The affluence and achievement touted in the suburbs can, in fact, be deceptive.
Says a mother who struggles with guilt when she goes out at night and leaves her teen-age son alone watching TV: "We feel wealthy economically, intellectually and culturally, but often we are emotionally impoverished. The suburbs can be a very lonely place."
The frequent moves of people put on the transit circuit by the military, national corporations and government agencies only make it more difficult for suburban families to feel a sense of belonging in their communities.
By the time he is a teen, the transient child has either become adept at coping as the new kid in school, or he has withdrawn into himself, tired of the seemingly futile struggle of building new ties.

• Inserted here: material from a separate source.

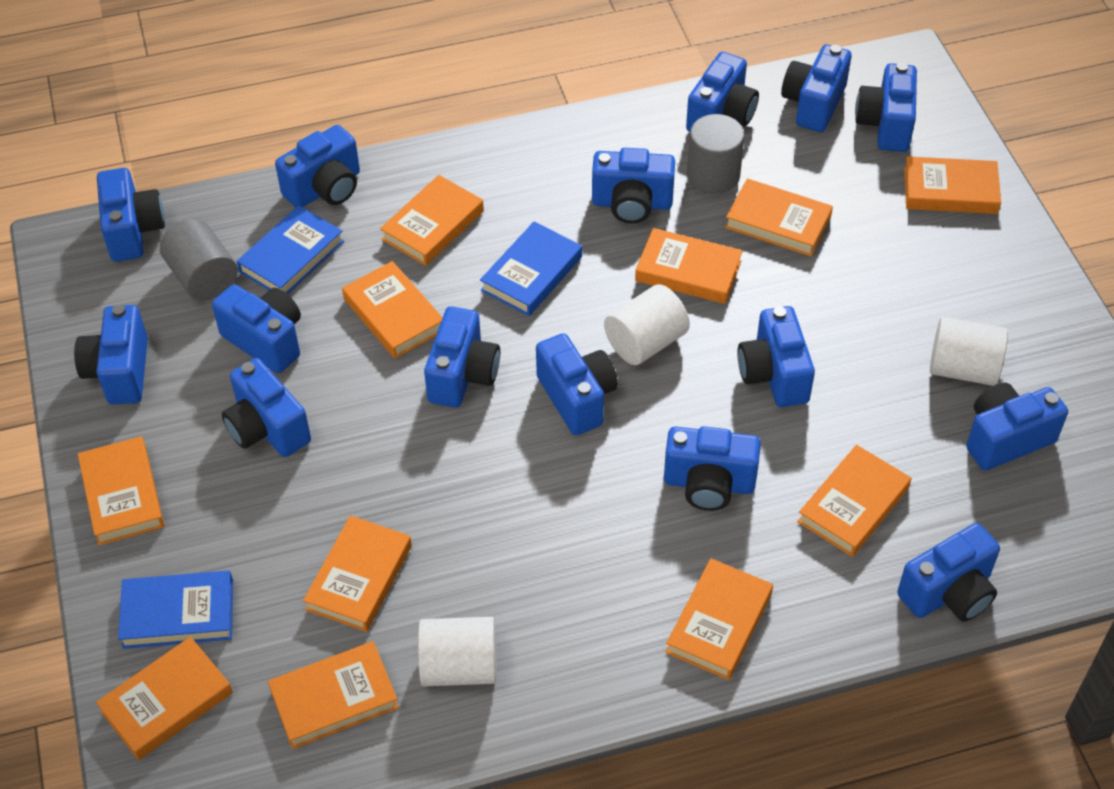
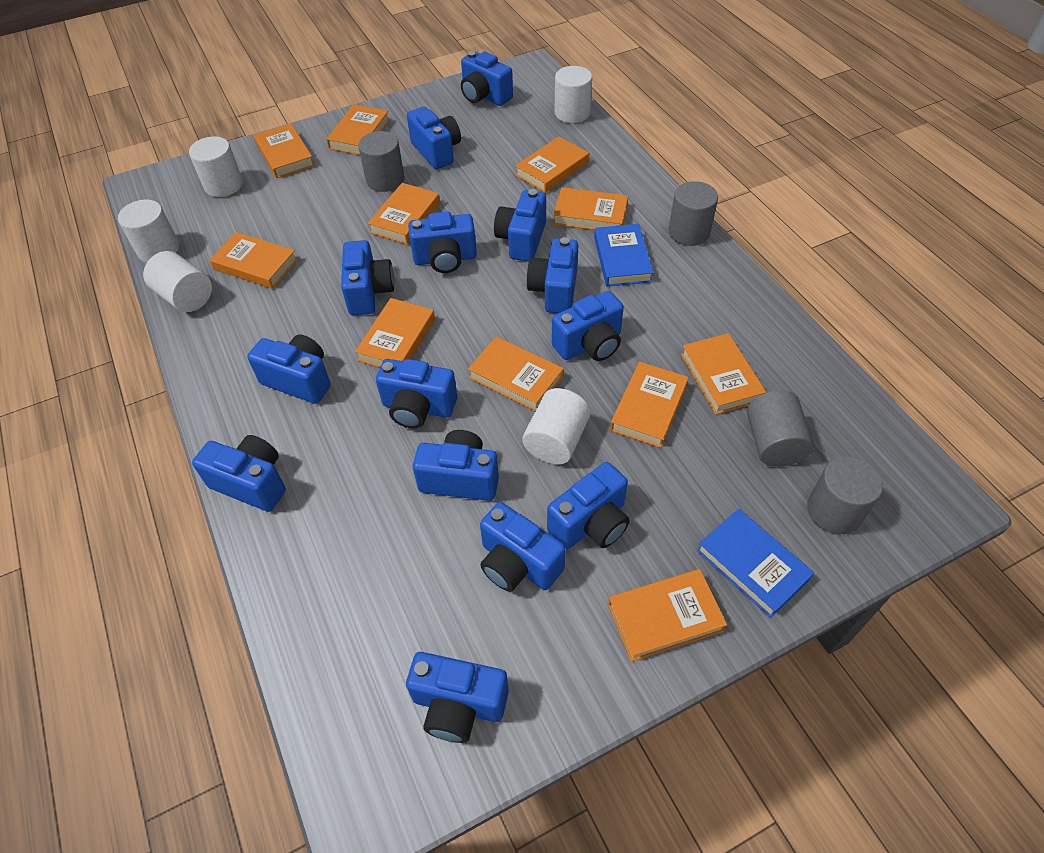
blue book: [118,570,233,649] [237,206,344,294] [480,222,582,316] = 3 -> [594,224,654,287] [697,509,814,618] = 2
blue camera: [74,304,148,404] [97,168,165,262] [212,284,301,373] [222,358,311,457] [275,125,360,208] [424,306,500,408] [536,333,618,435] [592,148,675,224] [664,426,761,511] [686,52,759,132] [737,306,815,407] [781,44,852,132] [855,62,917,152] [897,523,1000,622] [966,383,1068,470] = 15 -> [192,435,286,512] [247,335,331,404] [341,240,395,315] [376,359,457,428] [406,652,509,743] [407,107,461,169] [408,212,477,273] [413,430,499,501] [461,51,513,106] [480,502,566,592] [494,189,546,262] [526,237,578,313] [547,462,630,549] [552,291,624,361] = 14
grey cylinder: [160,219,238,300] [687,114,745,194] = 2 -> [358,131,405,192] [669,181,718,246] [747,390,814,467] [807,456,883,534] = 4
white cylinder: [418,617,497,686] [604,284,690,365] [930,317,1008,386] = 3 -> [118,200,179,263] [143,251,212,312] [189,136,243,197] [523,388,590,465] [555,66,592,123] = 5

Sternberg places these teens into a "higher risk" category, because they are constantly having to re-establish their identity during a time when it is already a little shaky.
Not only are suburbs a panorama of moving vans and house-for-sale signs, they are also often new, without the roots of family history or even nearby family members. When parents experience stress, says one father, that stress is more likely to spill onto the children, because there are no relatives across town to serve as an outlet.
Families may feel reluctant to reach out to strangers for help and support because it is part of the suburban ethic to prize individualism. Admitting to a problem can also be embarrassing in a culture that aims to "keep up appearances."
The list of suburban stresses goes on -- from absent working parents to over-filled family schedules -- and all of these problems serve to undermine teen-agers in one of the most vulnerable developmental stages.
In a prescription for helping teens to ride out this time of change and to discover self-esteem, Shore suggests that parents and suburban agencies work together to get teens out of the house and into worthwhile activities.
"Young people have to be kept busy. They have a lot of energy that needs to be drained off, and not just in school work. They need for someone to knock on their door and say 'We want you, the community needs you, you are important.'
"This request has to come from someone outside of the family, because you can't expect parents to plan out their teens' lives. Everything parents say will be opposed, because teens are trying to break away from their families and become part of a larger social circle.
"It is the kids that haven't been motivated and appreciated who become withdrawn and depressed and sit in front of the tube all night. But with a little incentive, I've seen kids work in old-age homes, on hot lines and in day-care centers. These are the kids that really grow."